→ The problem: Decide whether each statement below agrees with the text about Misys Treasury Plus, and give yes or no for each along with the deciding words of the text, quoted exactly. 1. Millard's team handles around 40 transactions a week. 2. Misys built the CrossMar Matching System itself. 3. Misys gained hedge accounting capabilities through its partnership with Currenex.

→ Source document:

Treasury cash manager Ross Millard is happy to give his fax machine a rest. He does so thanks to the addition of Misys Treasury Plus, a Web-based trading portal by British vendor Misys PLC. Millard oversees foreign exchange and money market dealings for Europe, the Middle East and Africa, involving many counterparty banks, for ElectroComponents PLC, a $1.4 billion U.K.-based distribution company. Before they had the Misys solution, Millard's staff would spend much time faxing confirmations back and forth with banking staffs to reconcile transaction details for the company's treasury workstation. Any one of the 40 or so transactions a week could be worth $10 million or more, so mistakes could be costly. "If the details go astray or if it's paid late or too early, you could lose money on interest costs," says Millard. The risk of errors and delays is greatly reduced with the Misys solution, which includes a SWIFT connection that gives ElectroComponents multi-bank access.
Although Misys is best known for its banking and financial services systems, the company has made a steady push into the corporate treasury sector since acquiring the CrossMar Matching System from Citigroup. Around that confirmation and matching functionality, now called Treasury Plus, Misys added trade execution functionality through partnerships with best-of-breed vendors Currenex, 360T and Hotspot. Most recently, Misys added hedge accounting and financial risk management capabilities through a partnership with New York-based vendor Reval.com Inc.

→ Entries provided:
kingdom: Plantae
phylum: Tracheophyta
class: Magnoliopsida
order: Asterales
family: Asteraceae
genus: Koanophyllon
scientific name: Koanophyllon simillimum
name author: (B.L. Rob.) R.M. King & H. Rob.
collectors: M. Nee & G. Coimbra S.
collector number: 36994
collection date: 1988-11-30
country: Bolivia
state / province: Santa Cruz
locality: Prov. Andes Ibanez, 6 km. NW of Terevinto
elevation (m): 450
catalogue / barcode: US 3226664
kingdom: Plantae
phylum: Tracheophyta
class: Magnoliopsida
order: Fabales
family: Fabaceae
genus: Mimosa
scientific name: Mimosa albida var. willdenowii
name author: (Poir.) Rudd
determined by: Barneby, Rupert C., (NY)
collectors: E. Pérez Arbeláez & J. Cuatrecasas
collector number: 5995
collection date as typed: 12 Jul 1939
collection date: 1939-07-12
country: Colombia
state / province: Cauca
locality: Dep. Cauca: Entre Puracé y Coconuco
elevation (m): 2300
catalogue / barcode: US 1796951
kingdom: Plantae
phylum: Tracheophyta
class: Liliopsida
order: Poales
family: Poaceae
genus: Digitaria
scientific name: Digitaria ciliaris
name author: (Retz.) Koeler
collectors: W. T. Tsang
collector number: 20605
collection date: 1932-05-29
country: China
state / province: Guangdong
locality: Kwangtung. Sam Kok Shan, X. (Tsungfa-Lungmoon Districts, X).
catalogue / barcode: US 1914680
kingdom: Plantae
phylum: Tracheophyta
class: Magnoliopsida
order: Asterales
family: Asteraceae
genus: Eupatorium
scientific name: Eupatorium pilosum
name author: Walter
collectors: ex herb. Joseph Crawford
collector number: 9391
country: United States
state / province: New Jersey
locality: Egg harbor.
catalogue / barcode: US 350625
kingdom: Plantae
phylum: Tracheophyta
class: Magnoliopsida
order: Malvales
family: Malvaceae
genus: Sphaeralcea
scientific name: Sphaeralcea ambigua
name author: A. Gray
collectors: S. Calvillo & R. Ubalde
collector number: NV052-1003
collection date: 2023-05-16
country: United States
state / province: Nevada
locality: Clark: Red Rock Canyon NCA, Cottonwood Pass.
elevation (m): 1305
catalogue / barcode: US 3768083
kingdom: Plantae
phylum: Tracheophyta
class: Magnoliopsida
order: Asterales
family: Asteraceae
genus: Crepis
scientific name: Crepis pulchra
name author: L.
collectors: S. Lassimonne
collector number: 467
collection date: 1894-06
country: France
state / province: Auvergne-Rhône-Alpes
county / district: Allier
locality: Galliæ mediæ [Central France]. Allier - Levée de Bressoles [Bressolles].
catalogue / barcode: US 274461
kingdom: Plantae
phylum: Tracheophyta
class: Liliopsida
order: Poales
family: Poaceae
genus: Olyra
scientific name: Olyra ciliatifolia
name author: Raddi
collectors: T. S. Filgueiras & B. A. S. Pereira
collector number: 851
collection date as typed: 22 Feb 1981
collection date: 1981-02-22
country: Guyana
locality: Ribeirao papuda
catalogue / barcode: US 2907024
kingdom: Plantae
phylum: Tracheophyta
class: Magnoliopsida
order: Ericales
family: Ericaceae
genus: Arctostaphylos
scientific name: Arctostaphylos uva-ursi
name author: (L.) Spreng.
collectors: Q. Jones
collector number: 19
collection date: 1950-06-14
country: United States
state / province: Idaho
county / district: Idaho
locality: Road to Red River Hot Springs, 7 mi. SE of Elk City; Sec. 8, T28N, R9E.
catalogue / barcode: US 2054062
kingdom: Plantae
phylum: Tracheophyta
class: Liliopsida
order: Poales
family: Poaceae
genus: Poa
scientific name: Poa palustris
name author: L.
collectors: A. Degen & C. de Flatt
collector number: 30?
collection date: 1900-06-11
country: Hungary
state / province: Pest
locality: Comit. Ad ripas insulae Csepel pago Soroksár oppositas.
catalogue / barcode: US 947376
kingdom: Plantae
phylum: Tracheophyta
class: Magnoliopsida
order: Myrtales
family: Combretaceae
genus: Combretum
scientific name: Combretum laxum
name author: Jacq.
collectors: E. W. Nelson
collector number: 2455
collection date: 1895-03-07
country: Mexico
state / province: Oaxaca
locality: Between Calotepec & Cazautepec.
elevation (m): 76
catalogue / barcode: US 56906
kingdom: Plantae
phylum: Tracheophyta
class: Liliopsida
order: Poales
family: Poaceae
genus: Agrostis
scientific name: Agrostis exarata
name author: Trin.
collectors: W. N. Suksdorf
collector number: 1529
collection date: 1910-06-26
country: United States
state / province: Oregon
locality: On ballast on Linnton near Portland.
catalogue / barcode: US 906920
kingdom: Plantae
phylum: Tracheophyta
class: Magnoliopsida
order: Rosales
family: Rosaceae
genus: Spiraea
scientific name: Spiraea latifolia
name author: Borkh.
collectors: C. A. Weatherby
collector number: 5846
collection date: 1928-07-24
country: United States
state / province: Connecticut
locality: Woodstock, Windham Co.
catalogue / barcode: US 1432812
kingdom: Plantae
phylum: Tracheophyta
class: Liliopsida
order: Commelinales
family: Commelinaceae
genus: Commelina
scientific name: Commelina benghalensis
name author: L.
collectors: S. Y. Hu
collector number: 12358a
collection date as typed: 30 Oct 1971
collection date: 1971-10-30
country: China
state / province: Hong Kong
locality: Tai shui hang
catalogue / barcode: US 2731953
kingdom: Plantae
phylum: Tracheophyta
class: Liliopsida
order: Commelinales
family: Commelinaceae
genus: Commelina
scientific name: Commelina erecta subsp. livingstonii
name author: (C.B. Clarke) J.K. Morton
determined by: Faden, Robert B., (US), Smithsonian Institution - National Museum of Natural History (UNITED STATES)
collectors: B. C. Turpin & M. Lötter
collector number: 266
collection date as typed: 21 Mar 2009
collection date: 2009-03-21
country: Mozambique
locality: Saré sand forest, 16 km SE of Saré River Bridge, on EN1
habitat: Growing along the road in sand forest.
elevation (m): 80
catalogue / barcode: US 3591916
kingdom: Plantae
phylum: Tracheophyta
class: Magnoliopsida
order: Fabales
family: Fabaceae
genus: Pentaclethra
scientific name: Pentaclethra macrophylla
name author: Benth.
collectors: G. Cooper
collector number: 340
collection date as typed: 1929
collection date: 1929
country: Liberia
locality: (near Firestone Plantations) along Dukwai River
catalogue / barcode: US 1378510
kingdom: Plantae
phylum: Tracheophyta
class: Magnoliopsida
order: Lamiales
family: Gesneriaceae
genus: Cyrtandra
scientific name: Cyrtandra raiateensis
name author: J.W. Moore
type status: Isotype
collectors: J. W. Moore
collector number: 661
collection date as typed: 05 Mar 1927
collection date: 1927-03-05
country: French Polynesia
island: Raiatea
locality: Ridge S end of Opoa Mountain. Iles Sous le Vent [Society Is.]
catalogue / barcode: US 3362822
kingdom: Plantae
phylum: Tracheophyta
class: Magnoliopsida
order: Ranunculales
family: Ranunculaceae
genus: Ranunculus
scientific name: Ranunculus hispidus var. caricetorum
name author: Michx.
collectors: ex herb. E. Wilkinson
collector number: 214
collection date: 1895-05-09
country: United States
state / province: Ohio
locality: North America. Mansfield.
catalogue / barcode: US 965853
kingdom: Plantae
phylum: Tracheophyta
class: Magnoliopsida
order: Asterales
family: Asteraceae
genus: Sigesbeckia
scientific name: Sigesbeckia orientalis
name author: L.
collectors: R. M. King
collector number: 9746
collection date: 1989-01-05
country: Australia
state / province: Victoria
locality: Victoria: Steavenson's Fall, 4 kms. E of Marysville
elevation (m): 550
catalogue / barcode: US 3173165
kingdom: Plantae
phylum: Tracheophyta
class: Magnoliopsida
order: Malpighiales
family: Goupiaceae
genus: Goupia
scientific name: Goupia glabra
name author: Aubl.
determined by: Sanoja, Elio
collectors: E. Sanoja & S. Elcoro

→ Solution for this problem:
1. Yes: "Any one of the 40 or so transactions a week could be worth $10 million or more"
2. No: "since acquiring the CrossMar Matching System from Citigroup"
3. No: "Misys added hedge accounting and financial risk management capabilities through a partnership with New York-based vendor Reval.com Inc."